Work request: Please continue the post comparing Julia with Mathematica's language, starting right after its last sentence.

Excerpted passage:
[Start of Attachment]

On Thursday, January 23, 2014 at 11:47:11 PM UTC+1, Акатер Дима wrote:
>
> It's mentioned here 
> http://julialang.org/blog/2012/02/why-we-created-julia/ that Mathematica 
> was one of the programs that inspired Julia. How does Julia compare to 
> Mathematica's language?
>
> To make the question more specific,
>
> - it's about languages, not implementations, so Mathematica's FrontEnd 
> capabilities are irrelevant (and it's also not about “which one is faster”)
> - it's not about free vs non-free
> - it's not about communities and support
> - it's not about anything related to OOP (feel free to write about, sure, 
> but I will probably be very passive in discussions concerning OOP)
>
> - it's about the languages' most high-level features, like 
> meta-programming, macros, interactions with other languages and the way it 
> treats types
>
> For example, Wolfram language (which is now the name of Mma's core 
> language), implements meta-programming capabilities via term-rewriting and 
> Hold. It provides some foreign-language interfaces via MathLink (which 
> could be WolframLink already) and also has SymbolicC. It is untyped and 
> proud of it; types can be implemented easily but they are of little 
> practical need in the absence of compiler.
>  
>
- it's also about the languages' most distinctive features: are there 
> things Julia has that WL does not have? (Which means adding them to WL 
> would require reimplementing Julia in WL, much in spirit of Greenspun's 
> tenth rule.)
>
>     I think it is easier to go the other direction and implement something 
like Mma in Julia. This is what I have done here:

    https://github.com/jlapeyre/SJulia.jl

I think Julia is uniquely well suited for implementing a Mma-like 
language.  I agree with the comment below that Mma is designed in part to 
appeal to non-programmers. A large part of its appeal is that it collects a 
lot of mathematics functionality that is hard to find elsewhere... all 
kinds of algorithms and special functions. Many of these can be used with 
one or a few lines of code. I kept the non-programmer in mind when writing 
SJulia.

[End of Attachment]

(Data items)

[Start of Attachment]

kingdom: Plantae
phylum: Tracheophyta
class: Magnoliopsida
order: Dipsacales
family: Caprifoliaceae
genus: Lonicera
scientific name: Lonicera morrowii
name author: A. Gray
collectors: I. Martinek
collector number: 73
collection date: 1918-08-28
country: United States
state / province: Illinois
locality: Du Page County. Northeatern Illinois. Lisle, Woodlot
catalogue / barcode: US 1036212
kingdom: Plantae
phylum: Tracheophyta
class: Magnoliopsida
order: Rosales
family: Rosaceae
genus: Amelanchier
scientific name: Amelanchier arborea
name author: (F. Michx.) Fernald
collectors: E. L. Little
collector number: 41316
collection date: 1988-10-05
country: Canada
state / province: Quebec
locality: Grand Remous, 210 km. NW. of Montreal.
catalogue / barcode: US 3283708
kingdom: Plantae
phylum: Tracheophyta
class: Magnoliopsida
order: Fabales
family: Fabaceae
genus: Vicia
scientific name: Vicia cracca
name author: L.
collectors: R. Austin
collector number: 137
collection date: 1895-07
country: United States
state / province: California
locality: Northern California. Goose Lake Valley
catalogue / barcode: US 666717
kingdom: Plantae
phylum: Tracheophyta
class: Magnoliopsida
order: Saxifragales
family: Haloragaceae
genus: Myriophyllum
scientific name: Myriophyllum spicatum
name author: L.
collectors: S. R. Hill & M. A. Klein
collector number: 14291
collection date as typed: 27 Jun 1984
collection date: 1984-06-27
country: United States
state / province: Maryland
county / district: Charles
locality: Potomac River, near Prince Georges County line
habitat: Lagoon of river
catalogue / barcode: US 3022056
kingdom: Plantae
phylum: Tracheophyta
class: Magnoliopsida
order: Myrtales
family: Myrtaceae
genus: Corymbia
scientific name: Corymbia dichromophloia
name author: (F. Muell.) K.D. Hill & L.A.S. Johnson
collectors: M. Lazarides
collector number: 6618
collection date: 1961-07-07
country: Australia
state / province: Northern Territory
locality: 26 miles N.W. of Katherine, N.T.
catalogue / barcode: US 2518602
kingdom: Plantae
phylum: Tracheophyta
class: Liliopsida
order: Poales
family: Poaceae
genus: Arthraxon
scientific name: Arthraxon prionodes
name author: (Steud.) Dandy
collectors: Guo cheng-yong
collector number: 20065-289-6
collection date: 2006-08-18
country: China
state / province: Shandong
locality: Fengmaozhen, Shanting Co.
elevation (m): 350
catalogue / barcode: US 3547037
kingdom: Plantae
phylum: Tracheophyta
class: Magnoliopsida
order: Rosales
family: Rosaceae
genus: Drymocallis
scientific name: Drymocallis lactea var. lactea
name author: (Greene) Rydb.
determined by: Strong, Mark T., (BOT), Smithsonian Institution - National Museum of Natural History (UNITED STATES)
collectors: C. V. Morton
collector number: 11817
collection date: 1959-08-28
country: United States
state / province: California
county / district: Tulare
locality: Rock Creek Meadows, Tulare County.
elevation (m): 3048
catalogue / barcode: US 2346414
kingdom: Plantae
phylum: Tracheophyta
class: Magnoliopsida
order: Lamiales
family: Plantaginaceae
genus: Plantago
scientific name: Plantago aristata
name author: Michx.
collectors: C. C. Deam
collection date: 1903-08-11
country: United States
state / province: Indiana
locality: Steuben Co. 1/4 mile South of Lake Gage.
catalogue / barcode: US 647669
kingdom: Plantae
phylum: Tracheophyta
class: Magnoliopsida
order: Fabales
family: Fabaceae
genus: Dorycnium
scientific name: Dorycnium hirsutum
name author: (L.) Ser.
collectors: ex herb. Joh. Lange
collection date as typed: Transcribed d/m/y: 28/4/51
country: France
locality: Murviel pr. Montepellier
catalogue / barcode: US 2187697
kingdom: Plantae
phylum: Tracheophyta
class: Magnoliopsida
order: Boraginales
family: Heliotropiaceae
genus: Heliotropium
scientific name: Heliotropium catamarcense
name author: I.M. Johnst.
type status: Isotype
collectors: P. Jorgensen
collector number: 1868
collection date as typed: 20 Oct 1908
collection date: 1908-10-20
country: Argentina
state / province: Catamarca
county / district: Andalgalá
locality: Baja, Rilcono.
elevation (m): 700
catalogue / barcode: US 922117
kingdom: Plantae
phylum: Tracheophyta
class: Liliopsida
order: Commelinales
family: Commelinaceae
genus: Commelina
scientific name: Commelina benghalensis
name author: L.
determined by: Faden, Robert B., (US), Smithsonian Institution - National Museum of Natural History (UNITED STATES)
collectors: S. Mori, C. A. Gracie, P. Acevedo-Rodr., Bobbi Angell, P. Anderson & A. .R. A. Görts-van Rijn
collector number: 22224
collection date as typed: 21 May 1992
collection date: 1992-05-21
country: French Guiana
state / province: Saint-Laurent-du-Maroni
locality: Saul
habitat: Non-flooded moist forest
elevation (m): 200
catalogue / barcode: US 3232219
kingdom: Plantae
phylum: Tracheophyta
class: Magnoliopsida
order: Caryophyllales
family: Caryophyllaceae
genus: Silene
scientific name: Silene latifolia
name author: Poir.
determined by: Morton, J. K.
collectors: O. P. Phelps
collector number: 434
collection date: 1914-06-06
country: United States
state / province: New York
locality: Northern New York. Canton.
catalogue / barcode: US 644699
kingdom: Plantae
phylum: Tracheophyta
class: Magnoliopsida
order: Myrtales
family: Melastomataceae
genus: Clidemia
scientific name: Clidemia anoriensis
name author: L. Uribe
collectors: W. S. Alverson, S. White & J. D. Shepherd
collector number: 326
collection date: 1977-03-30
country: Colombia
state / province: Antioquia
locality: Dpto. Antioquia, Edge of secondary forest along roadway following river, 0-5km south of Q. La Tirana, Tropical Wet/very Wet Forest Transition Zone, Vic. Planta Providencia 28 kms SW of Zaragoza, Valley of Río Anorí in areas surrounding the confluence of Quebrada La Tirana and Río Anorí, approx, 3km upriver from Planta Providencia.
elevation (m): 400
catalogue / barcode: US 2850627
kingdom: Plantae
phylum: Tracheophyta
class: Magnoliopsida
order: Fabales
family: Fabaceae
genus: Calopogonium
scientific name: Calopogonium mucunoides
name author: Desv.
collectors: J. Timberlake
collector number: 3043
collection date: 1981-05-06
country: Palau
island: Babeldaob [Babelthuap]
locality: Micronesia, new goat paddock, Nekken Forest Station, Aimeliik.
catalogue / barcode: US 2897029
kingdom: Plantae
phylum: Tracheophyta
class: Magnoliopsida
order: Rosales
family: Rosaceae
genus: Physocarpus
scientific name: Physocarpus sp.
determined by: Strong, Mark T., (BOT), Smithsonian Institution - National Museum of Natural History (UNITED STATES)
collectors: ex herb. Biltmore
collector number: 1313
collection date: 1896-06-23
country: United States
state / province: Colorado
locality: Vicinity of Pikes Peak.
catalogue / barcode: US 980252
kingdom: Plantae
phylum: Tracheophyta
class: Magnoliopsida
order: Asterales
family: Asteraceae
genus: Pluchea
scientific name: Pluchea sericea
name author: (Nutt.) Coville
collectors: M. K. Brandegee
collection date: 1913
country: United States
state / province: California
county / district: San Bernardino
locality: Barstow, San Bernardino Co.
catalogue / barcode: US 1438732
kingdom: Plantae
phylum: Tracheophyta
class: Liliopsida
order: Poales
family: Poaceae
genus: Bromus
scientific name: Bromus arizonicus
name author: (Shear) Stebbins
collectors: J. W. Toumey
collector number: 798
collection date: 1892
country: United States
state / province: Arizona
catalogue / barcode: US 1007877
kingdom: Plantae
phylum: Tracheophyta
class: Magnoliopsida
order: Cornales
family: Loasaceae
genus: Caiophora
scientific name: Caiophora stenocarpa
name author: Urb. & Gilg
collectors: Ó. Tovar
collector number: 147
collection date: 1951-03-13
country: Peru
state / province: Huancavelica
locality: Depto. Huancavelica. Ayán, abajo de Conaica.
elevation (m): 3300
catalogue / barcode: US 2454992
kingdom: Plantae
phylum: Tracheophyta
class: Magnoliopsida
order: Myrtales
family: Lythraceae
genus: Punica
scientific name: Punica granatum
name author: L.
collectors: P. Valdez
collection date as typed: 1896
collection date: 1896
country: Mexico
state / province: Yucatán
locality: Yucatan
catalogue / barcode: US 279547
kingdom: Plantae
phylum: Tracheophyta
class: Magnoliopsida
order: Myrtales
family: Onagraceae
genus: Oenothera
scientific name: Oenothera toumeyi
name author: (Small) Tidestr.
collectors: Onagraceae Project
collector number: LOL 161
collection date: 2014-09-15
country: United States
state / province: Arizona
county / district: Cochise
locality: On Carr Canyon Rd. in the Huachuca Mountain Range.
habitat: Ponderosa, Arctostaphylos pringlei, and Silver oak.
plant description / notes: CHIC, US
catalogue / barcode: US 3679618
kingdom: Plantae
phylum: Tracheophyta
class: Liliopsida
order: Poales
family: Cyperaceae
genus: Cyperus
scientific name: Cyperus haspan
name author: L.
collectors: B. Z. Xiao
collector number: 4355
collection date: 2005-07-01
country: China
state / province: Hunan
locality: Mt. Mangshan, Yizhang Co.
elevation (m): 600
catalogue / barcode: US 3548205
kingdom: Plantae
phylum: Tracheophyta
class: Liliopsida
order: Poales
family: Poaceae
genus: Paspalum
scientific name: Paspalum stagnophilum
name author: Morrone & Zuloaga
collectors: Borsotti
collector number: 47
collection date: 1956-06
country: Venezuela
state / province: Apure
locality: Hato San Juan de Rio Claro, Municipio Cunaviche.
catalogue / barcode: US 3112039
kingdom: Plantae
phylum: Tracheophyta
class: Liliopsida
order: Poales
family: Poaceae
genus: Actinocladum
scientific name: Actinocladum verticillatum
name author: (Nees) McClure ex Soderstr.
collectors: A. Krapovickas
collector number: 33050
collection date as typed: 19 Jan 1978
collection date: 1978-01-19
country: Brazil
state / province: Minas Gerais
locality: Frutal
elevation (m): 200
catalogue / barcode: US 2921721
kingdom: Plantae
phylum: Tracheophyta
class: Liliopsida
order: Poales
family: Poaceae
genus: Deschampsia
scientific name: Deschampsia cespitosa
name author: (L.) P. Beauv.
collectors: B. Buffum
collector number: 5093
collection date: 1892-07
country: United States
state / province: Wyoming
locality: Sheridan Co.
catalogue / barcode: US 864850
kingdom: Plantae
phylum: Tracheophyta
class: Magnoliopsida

[End of Attachment]

Reply to the exercise:
   The question of what kind of type system a language has is somewhat 
polemic. In some sense, Mma is untyped. There is no hierarchy in 
expressions; they all have a head and arguments. I think hierarchies of 
mathematical objects are not well represented by hierarchies of programming 
language types. Which hierarchy a particular mathematical object belongs to 
and its exact definition is very fluid. Languages like Mma that attach no 
inherent meaning to expressions are well suited for mathematics for 
scientists and engineers. A matrix is an expression with head 'List' each 
of whose elements is an expression of fixed length with head 'List'.  Still 
types creep into Mma in various ways. 

Some people prefer types to play a larger role in symbolic computation. For 
instance:

http://www.sympy.org/en/index.html

https://github.com/jverzani/SymPy.jl

http://nemocas.org/

Whether to use types depends in part on the domain of the language.  But 
even for rather general math capabilities, language design determines in 
part the role of types. Sympy (in python and Julia) aim to add symbolic 
computation capability to Julia.  They are more 'typed' than Mma and 
SJulia. But, it seems that python sympy is hybrid in this respect and also 
supports generic expressions.
 

> To provide a starting point, here is the definition of type in Julia from 
> documentation http://docs.julialang.org/en/latest/manual/metaprogramming/
>
> type Expr
>   head::Symbol
>   args::Array{Any,1}
>   typend
>
>
> Maybe there's a typo in docs (line 4) but it doesn't really matter. What 
> do Julia users do, for example, to avoid boilerplate code defining lots of 
> types? I understand how to avoid writing boilerplate definitions in WL: it 
> may not be easy but at least I know where to begin in case I need a program 
> that would write new definitions or update existing ones.